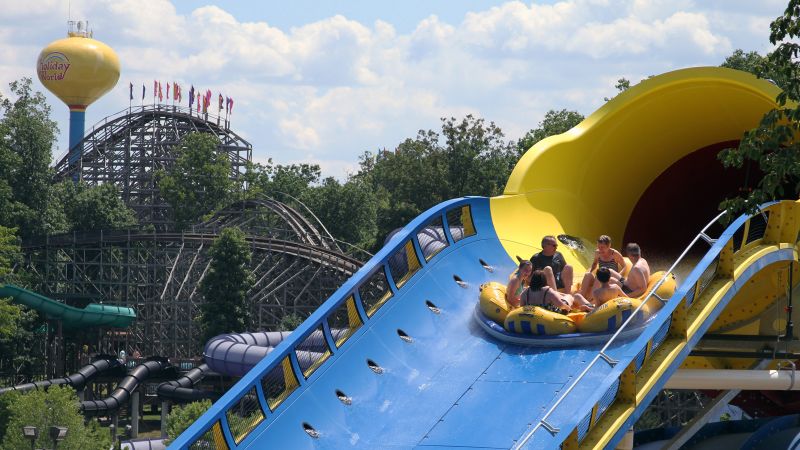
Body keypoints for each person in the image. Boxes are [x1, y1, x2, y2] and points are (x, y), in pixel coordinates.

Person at [520, 270, 593, 313]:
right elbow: (560, 305)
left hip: (537, 314)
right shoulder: (547, 290)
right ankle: (591, 308)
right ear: (544, 280)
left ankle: (581, 307)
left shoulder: (525, 292)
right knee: (572, 296)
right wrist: (568, 308)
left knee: (565, 296)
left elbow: (522, 308)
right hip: (554, 314)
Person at [580, 235, 626, 300]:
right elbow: (595, 264)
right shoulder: (597, 253)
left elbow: (625, 266)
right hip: (601, 277)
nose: (600, 249)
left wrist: (619, 276)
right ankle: (581, 297)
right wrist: (590, 272)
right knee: (588, 275)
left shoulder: (614, 254)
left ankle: (591, 300)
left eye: (602, 247)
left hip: (609, 278)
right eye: (598, 246)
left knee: (598, 277)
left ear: (609, 246)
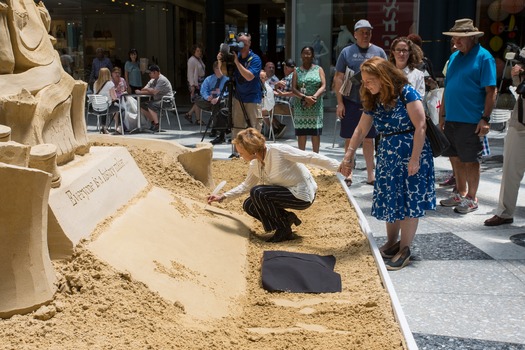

§ About this exercise:
A faithful, complete copy of the entries is required, without the pictures.

§ Written answer:
Body keypoints for each person in the image. Boxes are [x1, y1, x2, y2] and points are (x, y), in pixel coordinates.

Person at [520, 270, 593, 313]:
right elbow: (560, 305)
left hip: (537, 314)
right shoulder: (547, 290)
right ankle: (591, 308)
right ear: (544, 280)
left ankle: (581, 307)
left shoulder: (525, 292)
right knee: (572, 296)
right wrist: (568, 308)
left knee: (565, 296)
left elbow: (522, 308)
right hip: (554, 314)
Person at [580, 235, 626, 300]:
right elbow: (595, 264)
right shoulder: (597, 253)
left elbow: (625, 266)
right hip: (601, 277)
nose: (600, 249)
left wrist: (619, 276)
right ankle: (581, 297)
right wrist: (590, 272)
right knee: (588, 275)
left shoulder: (614, 254)
left ankle: (591, 300)
left eye: (602, 247)
left hip: (609, 278)
right eye: (598, 246)
left knee: (598, 277)
left ear: (609, 246)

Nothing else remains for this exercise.